WNV is a flavivirus of considerable medical importance. Intercellular transduction of antiviral signal in response to flaviviruses in vertebrates primarily relies upon production of IFN-a/b. However, recent findings indicated that extracellular vesicles (EVs) can also be involved in cell-to-cell transfer of antiviral signals. Here we applied systems biology approach to elucidate the role of EVs in WNV infection.

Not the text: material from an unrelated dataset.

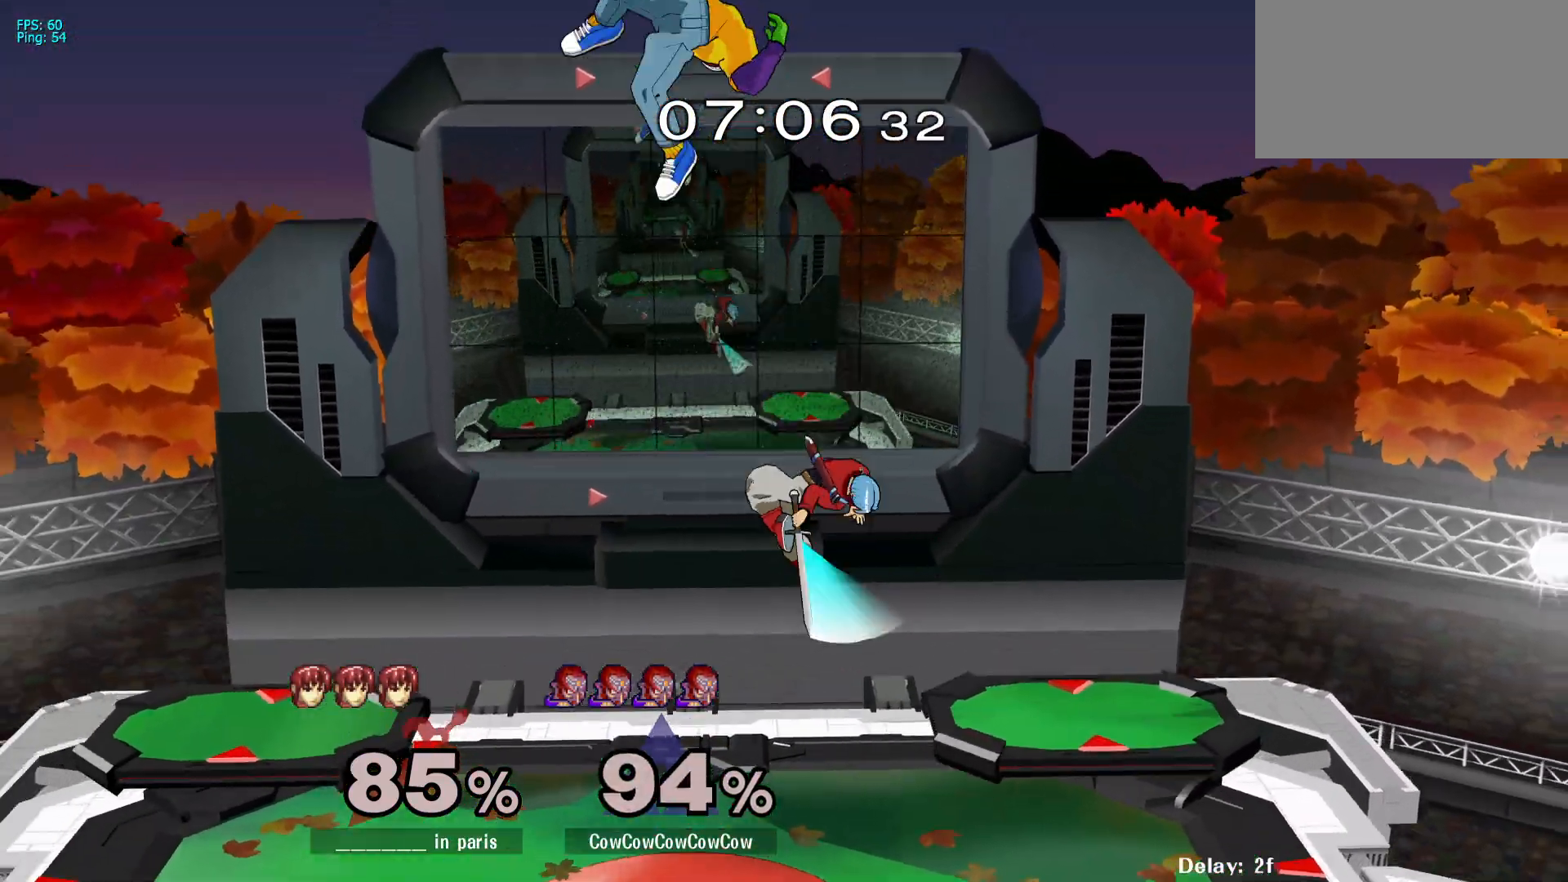
{"buttons": [], "events": []}
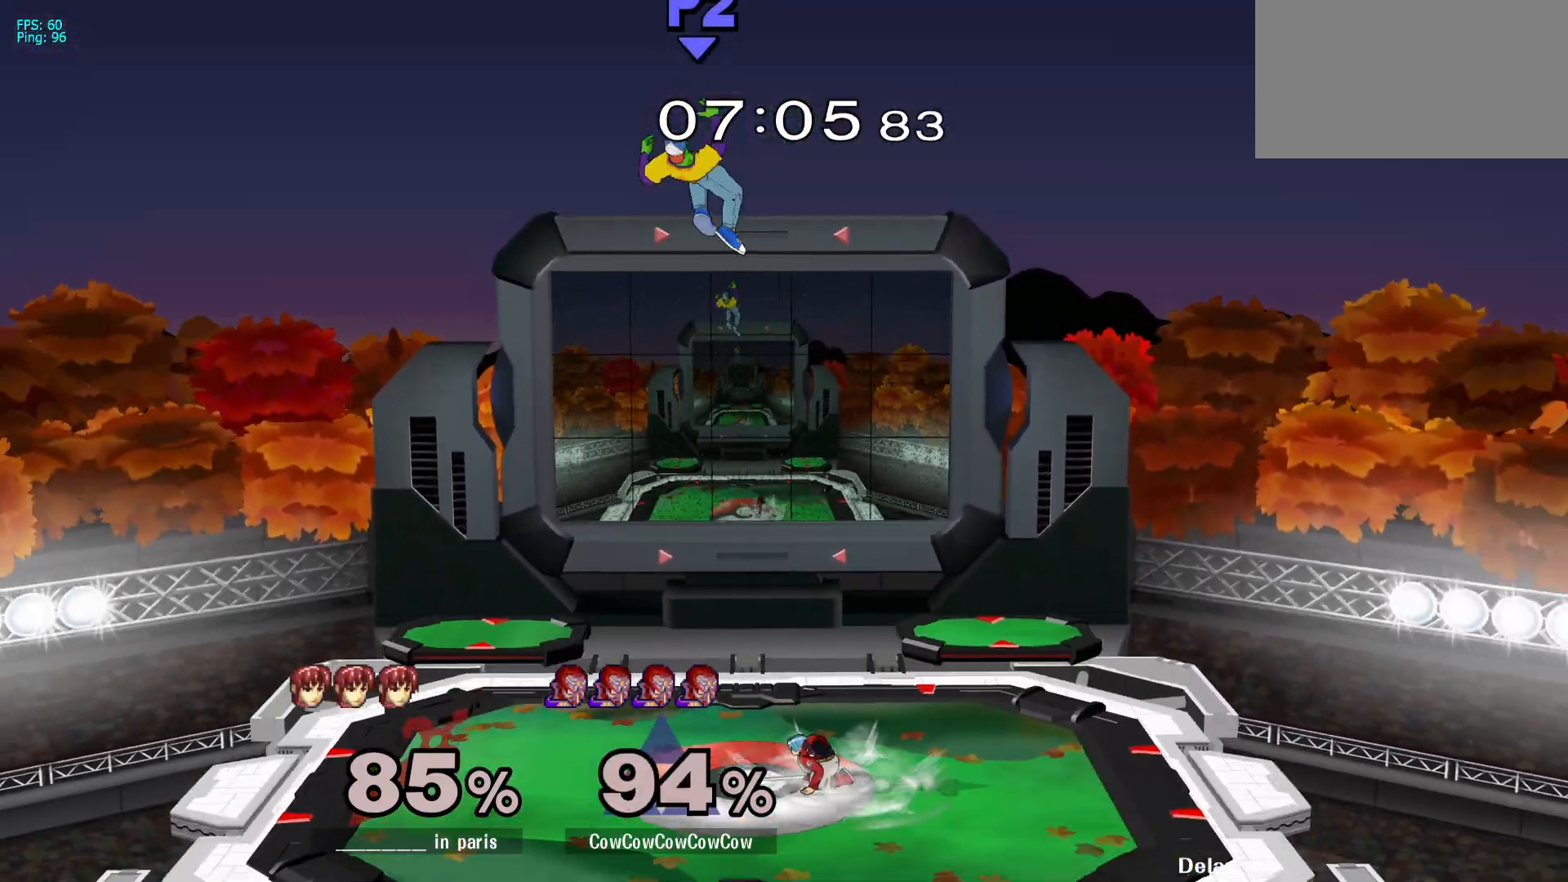
{"buttons": ["DPAD_RIGHT", "C_RIGHT"], "events": [[83, "DPAD_RIGHT", "down"], [167, "DPAD_DOWN", "down"], [267, "DPAD_DOWN", "up"], [433, "C_RIGHT", "down"]]}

EVs were isolated from culture fluids of A549 cells infected with WNV or mock-infected and were shown to have characteristics of exosomes. They were free of infectious viral particles and were shown to be capable of transferring their RNA content into bystander cells. RNA-Seq analysis of A549 cells treated with EVs produced by WNV-infected cells revealed differential expression of 664 genes. GO analysis demonstrated that this set of genes is enriched in GO terms associated with antiviral response and miRNA-dependent regulations, indicating that EVs produced upon WNV-infection induce antiviral response in bystander cells and suggested the link between antiviral response and miRNAs.
To determine the RNA content of EVs, we performed RNA-Seq analysis of small RNAs isolated from EVs produced by WNV-infected and mock-infected cells. We found that infection significantly alters the level of 47 mature miRNAs, 38 pre-miRNAs and 35 sncRNAs in EVs. To analyse the role of differentially expressed miRNAs in regulation of antiviral genes in EV-treated cells we first reconstructed the network of direct interactions between identified differentially expressed genes using Metacore software. Then the list of validated targets for miRNAs enriched in EVs cells was obtained from Mirwalk database and aligned to the network. We found a significant overlap between the network activated in cells treated with EVs and network of miRNA targets, which indicates that miRNAs incorporated into EVs upon WNV infection can trigger antiviral response in recipient cells and thus contribute to transduction of antiviral signal.